Separately, the Global Markets Summit will explore big-picture shifts, geographical realignments, trade flow disruption and the major growth markets to watch for investors.

The line-up of speakers at the four-day extravaganza includes representatives of global asset management entities and hedge funds, such as Ray Dalio, founder of Bridgewater Associates; Jenny Johnson, chief executive of Franklin Templeton Investments; David Rubenstein, chairman of Carlyle Group; Dmitry Balyasny, founder of Balyasny Asset Management; Stephen Schwarzman, chairman of Blackstone, and Philipp Hildebrand, vice chairman of BlackRock.

Capital of capital

Organisers are expecting to host more than 5,000 global financial companies from across 100 countries and 40,000 private equity, capital markets, hedge funds, asset managers, venture capitalists, institutional investment houses, investment banks and FinTech participants.

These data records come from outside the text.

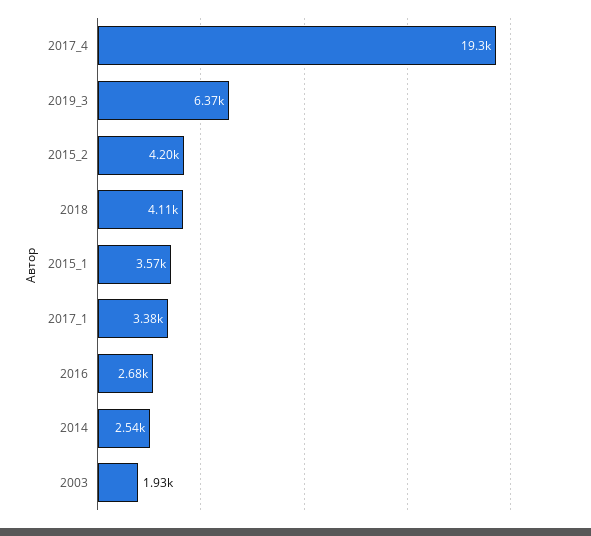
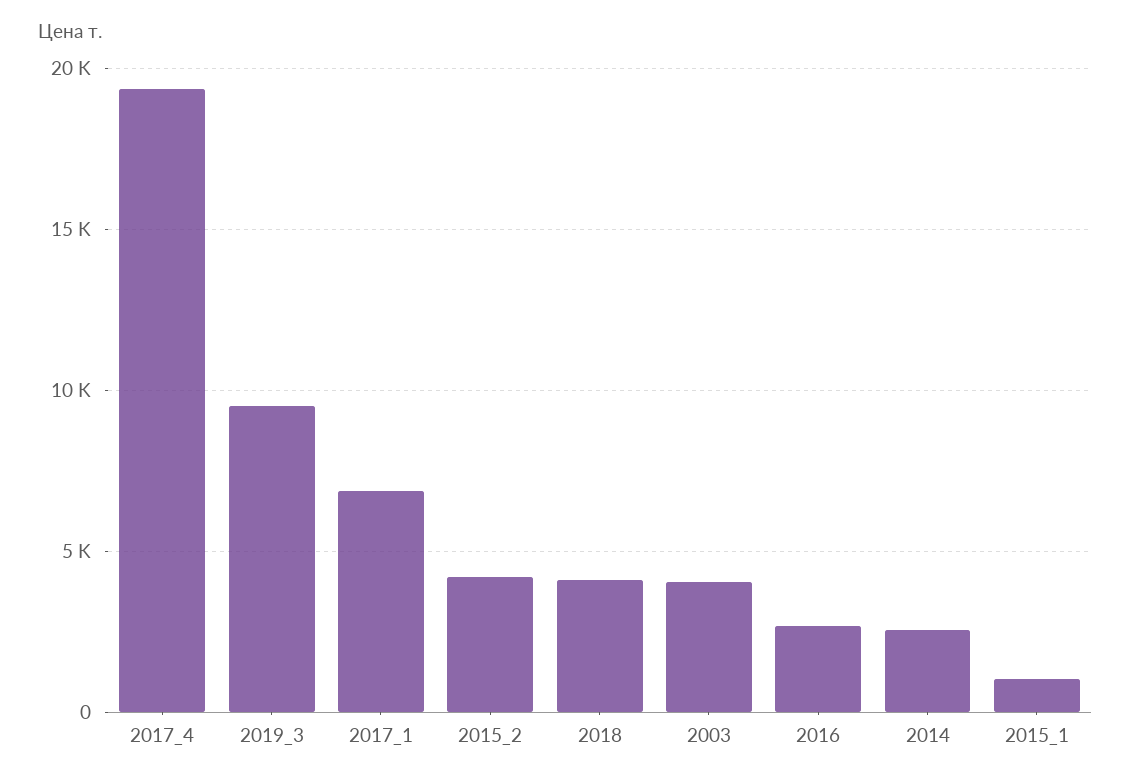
  {
    "2017_4": 19300,
-   "2019_3": 6370,
+   "2019_3": 9500,
    "2015_2": 4200,
    "2018": 4110,
-   "2015_1": 3570,
+   "2015_1": 1000,
-   "2017_1": 3380,
+   "2017_1": 7000,
    "2016": 2680,
    "2014": 2540,
-   "2003": 1930
+   "2003": 4000
  }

Measures introduced by the UAE to attract foreign investment, combined with its position as a gateway to the broader Middle East, Africa and South Asia, has made both Dubai and Abu Dhabi attract large family offices, as well as institutional wealth, global financial institutions, private banks, hedge funds and asset managers.

Abu Dhabi’s economy is projected to grow by about 6 per cent this year, driven by the easing of oil production cuts and a strong real estate sector, the International Monetary Fund estimates.

In October, Switzerland’s largest bank UBS opened an advisory office in ADGM, while JP Morgan Chase, the biggest US bank, is building its team of private bankers. Trillion-dollar asset managers, including New York-based BlackRock, PGIM, and Chicago investment firm Nuveen, have chosen Abu Dhabi as their regional base.

Global investment manager Fortress, backed by the UAE’s Mubadala Investment Company, and Kimmeridge, a New York-based alternative asset manager focused on the energy sector, also opened in ADGM in the first half of the year.

ADGM in September said it is now the region’s largest international financial centre by the market capitalisation of its registered entities. The total value of ADGM-based firms listed on the Abu Dhabi Securities Exchange surpassed Dh500 billion ($136 billion) by the end of the first half of 2025.

Culture as capital

Abu Dhabi’s push to become the capital of capital is increasingly visible beyond finance, said Mr Hughes, with its cultural and entertainment projects now a vital factor drawing global investors to stay longer and base operations in the emirate.

“Capital is not just monetary … you’ve got intellectual capital, cultural capital … legal capital.”

The city’s cultural landscape has accelerated with Louvre Abu Dhabi, the growing Saadiyat Cultural District, along with openings such as the Natural History Museum in November and the Guggenheim Abu Dhabi, scheduled to open in 2026.

Abu Dhabi’s entertainment offering already includes Warner Bros World, Ferrari World and SeaWorld Abu Dhabi adding weight to what he called the “lifestyle capital”.

Mr Hughes highlighted the draw of coming attractions including Disneyland, projected for the early 2030s.

“You have all the major music artists, sports events … it’s just a good place to be,” he added. “For global financiers, such infrastructure directly strengthens the emirate’s appeal. Some of the smartest money managers from across the world are here.”

Collectively, these museums, theme parks and cultural districts have become strategic assets and highlight Abu Dhabi’s ability to attract trillions in capital, as well as the executives who manage it.